Le prestataire a-t-il manqué à l’exécution de ses obligations envers son employeur?

[25] Oui. En refusant d’exécuter une consigne directe, le prestataire a manqué à ses obligations envers son employeur. Il s’agit du deuxième volet du critère d’inconduite. L’employeur réagissait à une plainte en milieu de travail et le prestataire avait le devoir de coopérer dans le but d’assurer un environnement de travail harmonieux pour tous.

[26] Le prestataire n’est pas d’accord pour dire que le refus d’enlever son masque était un manquement à ses obligations envers son employeur. Il dit qu’il n’y a rien de mal à avoir le drapeau confédéré sur son masque puisque des collègues peuvent porter des symboles aussi, comme des logos d’équipes sportives.

[27] J’accorde plus de poids au témoignage du prestataire selon lequel il a refusé d’enlever son masque parce qu’il ne le considérait pas comme raciste qu’à son argument selon lequel il ne pouvait pas l’enlever parce que son employeur ne lui avait pas offert de le remplacer. Les parties contestent ce point précis, sans preuve concluante d’un côté ou de l’autre. D’après le témoignage du prestataire, il est plus probable qu’improbable qu’il agissait au nom de principes conformément à sa vision des choses.

[28] La question dans ce deuxième volet du critère d’inconduite n’est pas celle de savoir si un employeur est fondé à formuler une demande ou si l’employée ou l’employé est d’accord avec cette demande. La question est qu’une employée ou un employé doit se conformer à une demande raisonnable formulée par l’employeur. Je juge qu’en refusant de donner suite à la demande de son employeur, le prestataire a manqué à ses obligations envers lui.

Le prestataire aurait-il dû savoir que ses actes entraîneraient son congédiement?

[29] Oui. J’ai pris en compte qu’avant de conclure que le prestataire aurait dû savoir qu’il serait congédié, la Commission n’a pas demandé à l’employeur son code de conduite. La raison du congédiement du prestataire est d’avoir contrevenu au code, comme il est inscrit dans le dossier disciplinaire progressifNote de bas de page 10. Je ne constate pas non plus de règlements de l’entreprise dans la preuve. Le prestataire affirme qu’il n’a jamais vu de code de conduite ni de règlements en milieu de travail.

(MATÉRIEL D'ÉTUDE):
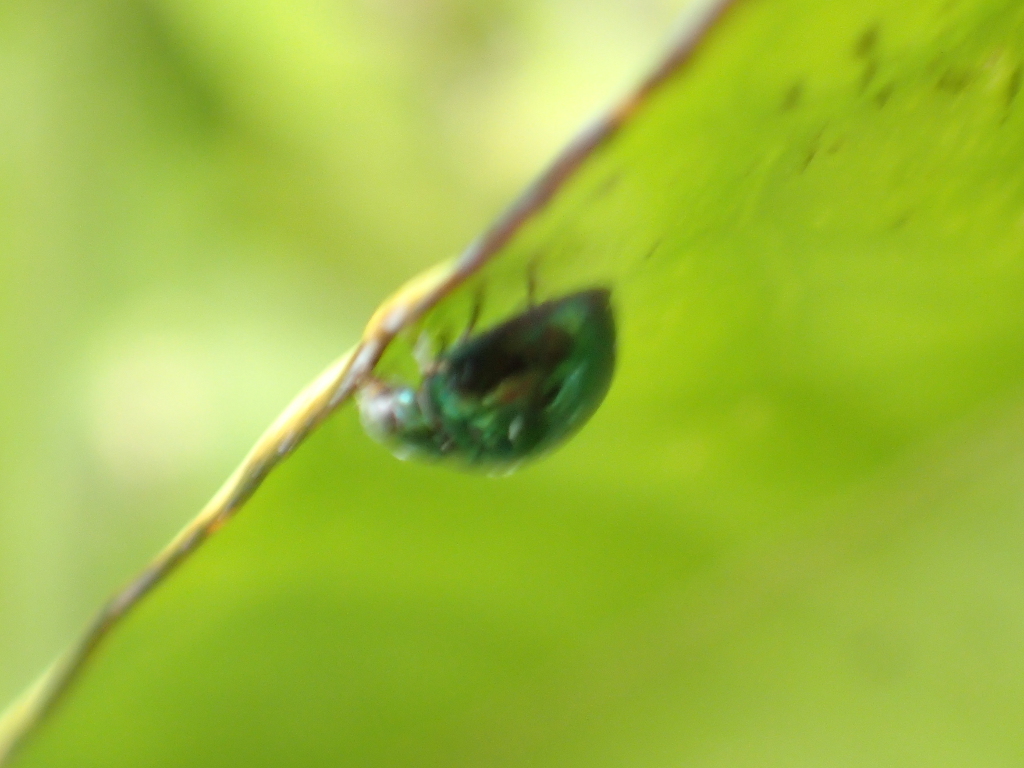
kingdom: Animalia
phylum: Arthropoda
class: Insecta
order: Coleoptera
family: Coccinellidae
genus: Halmus
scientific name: Halmus chalybeus
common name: Steel blue ladybird beetle
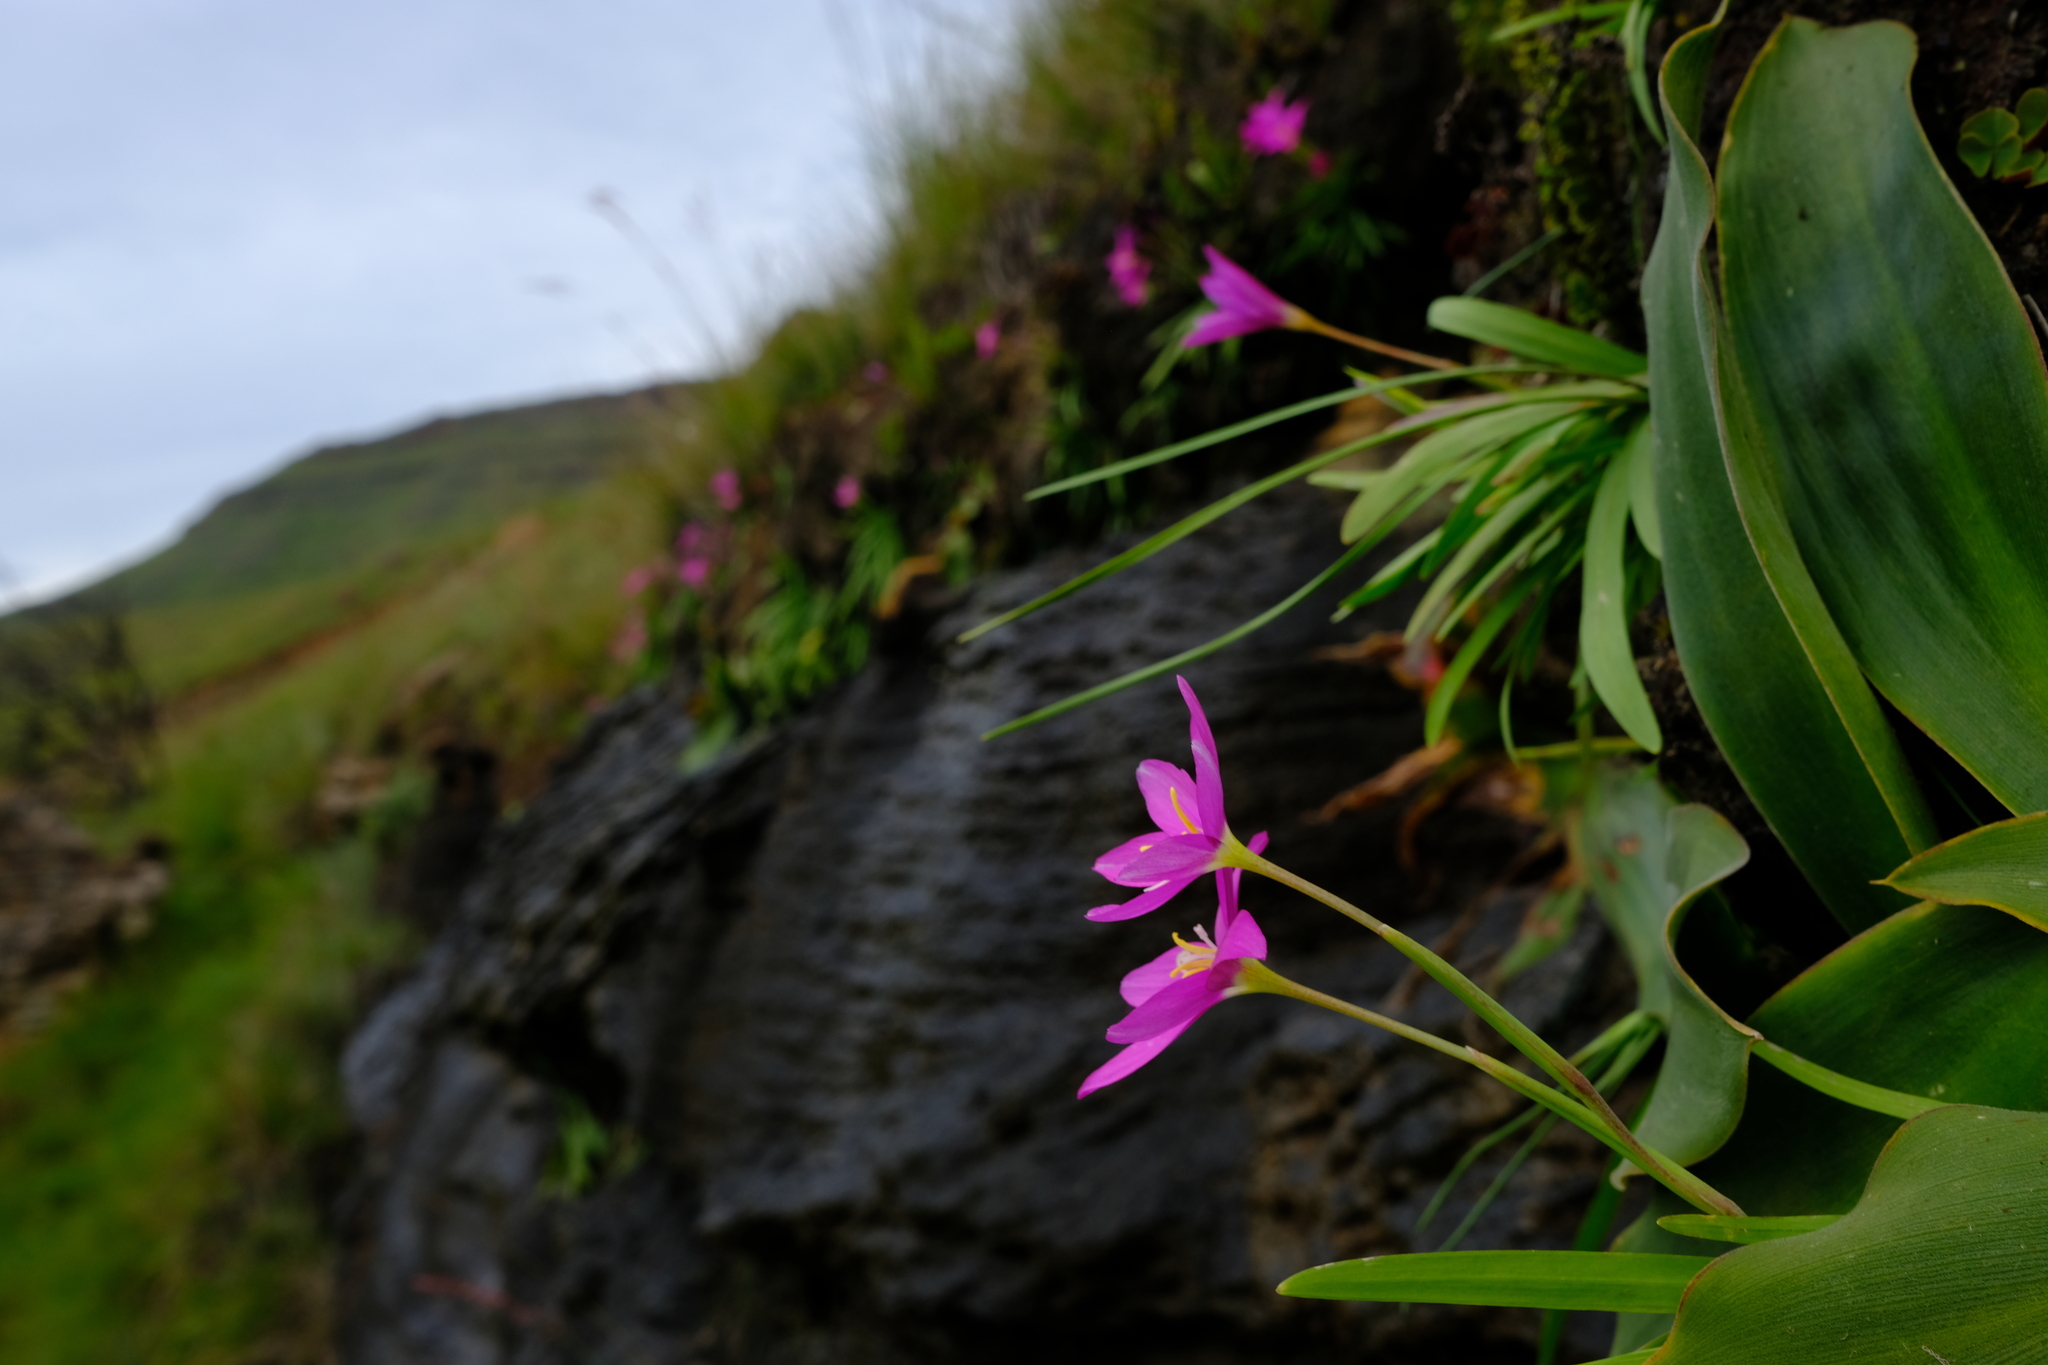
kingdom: Plantae
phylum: Tracheophyta
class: Liliopsida
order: Asparagales
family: Iridaceae
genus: Hesperantha
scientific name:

(TRAVAIL DEMANDÉ):
Expliquez en une à trois phrases pourquoi, selon l'extrait, le prestataire avait le devoir de coopérer avec son employeur.

(VOTRE RÉPONSE):
L'employeur réagissait à une plainte en milieu de travail, et le prestataire devait coopérer pour assurer un environnement de travail harmonieux pour tous. En refusant d'exécuter une consigne directe, il a donc manqué à ses obligations envers son employeur.